## [Work task]
The lines to copy run from the one containing "Rendered at 2001 by 1125 pixels." to the end of the records below; repeat them exactly and include nothing else.

(Rendered page images)
___

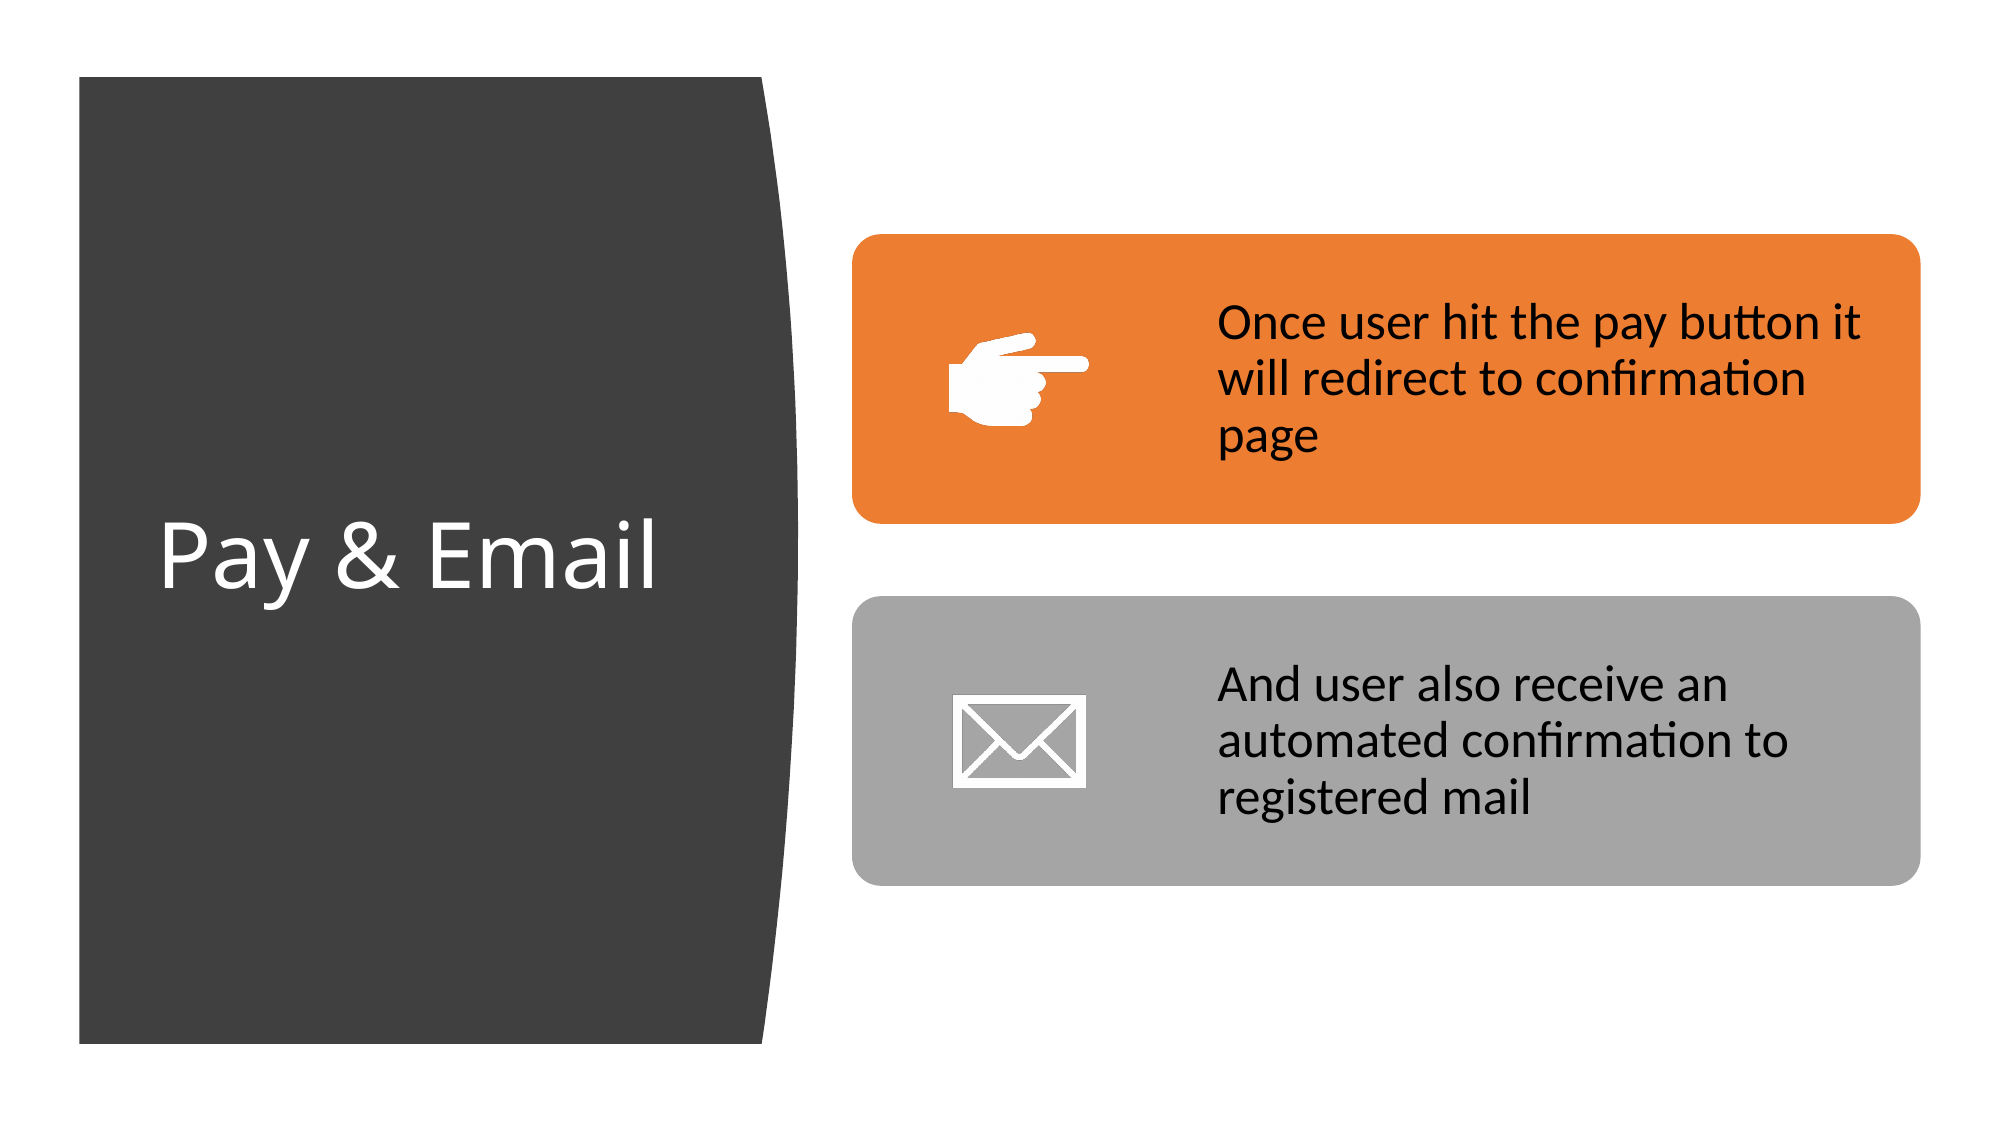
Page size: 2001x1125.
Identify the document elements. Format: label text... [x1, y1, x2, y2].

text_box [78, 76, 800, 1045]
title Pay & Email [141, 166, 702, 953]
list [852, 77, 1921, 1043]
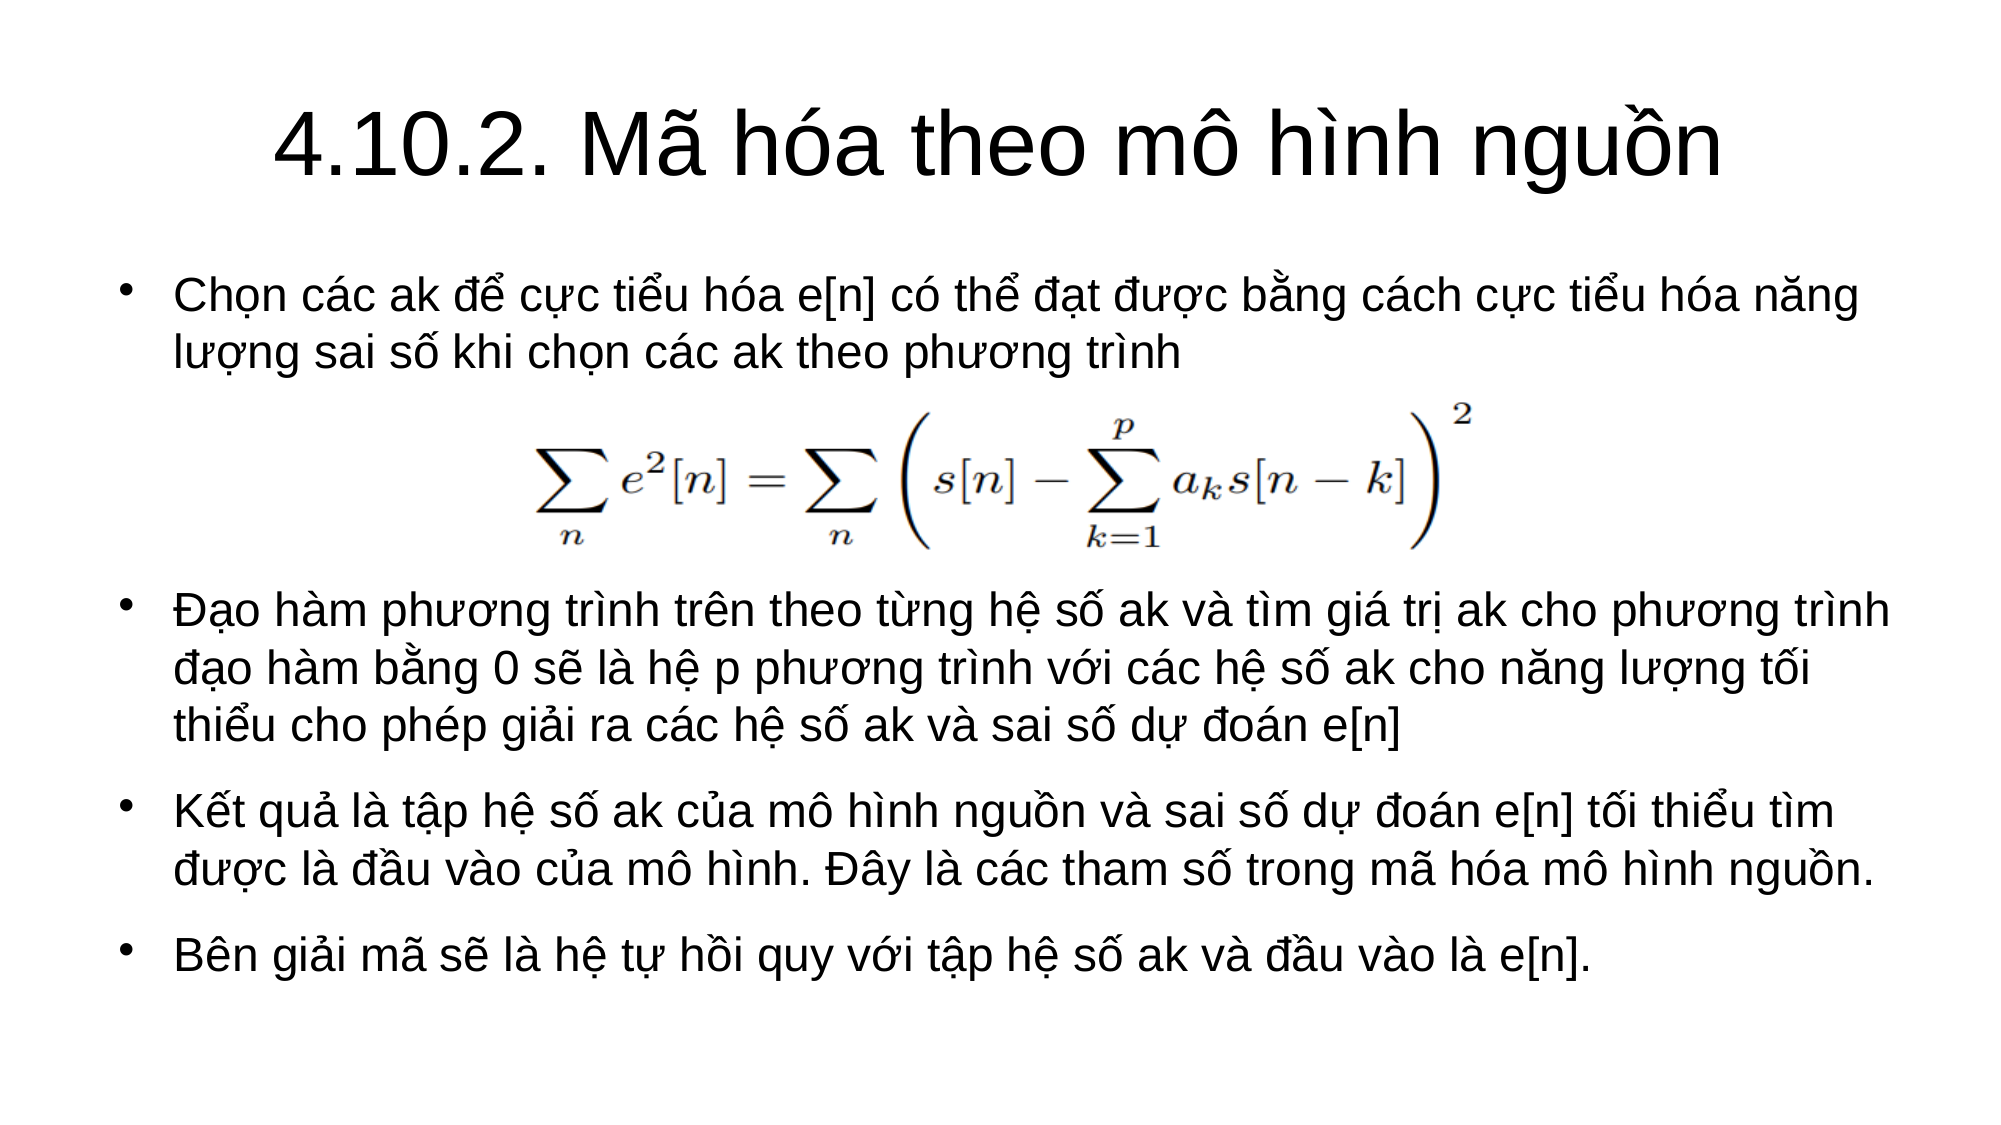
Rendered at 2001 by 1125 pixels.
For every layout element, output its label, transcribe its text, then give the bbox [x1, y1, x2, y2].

___

## [Response to the exercise]
Rendered at 2001 by 1125 pixels.
For every layout element, output its label, transcribe its text, then give the bbox [x1, y1, x2, y2].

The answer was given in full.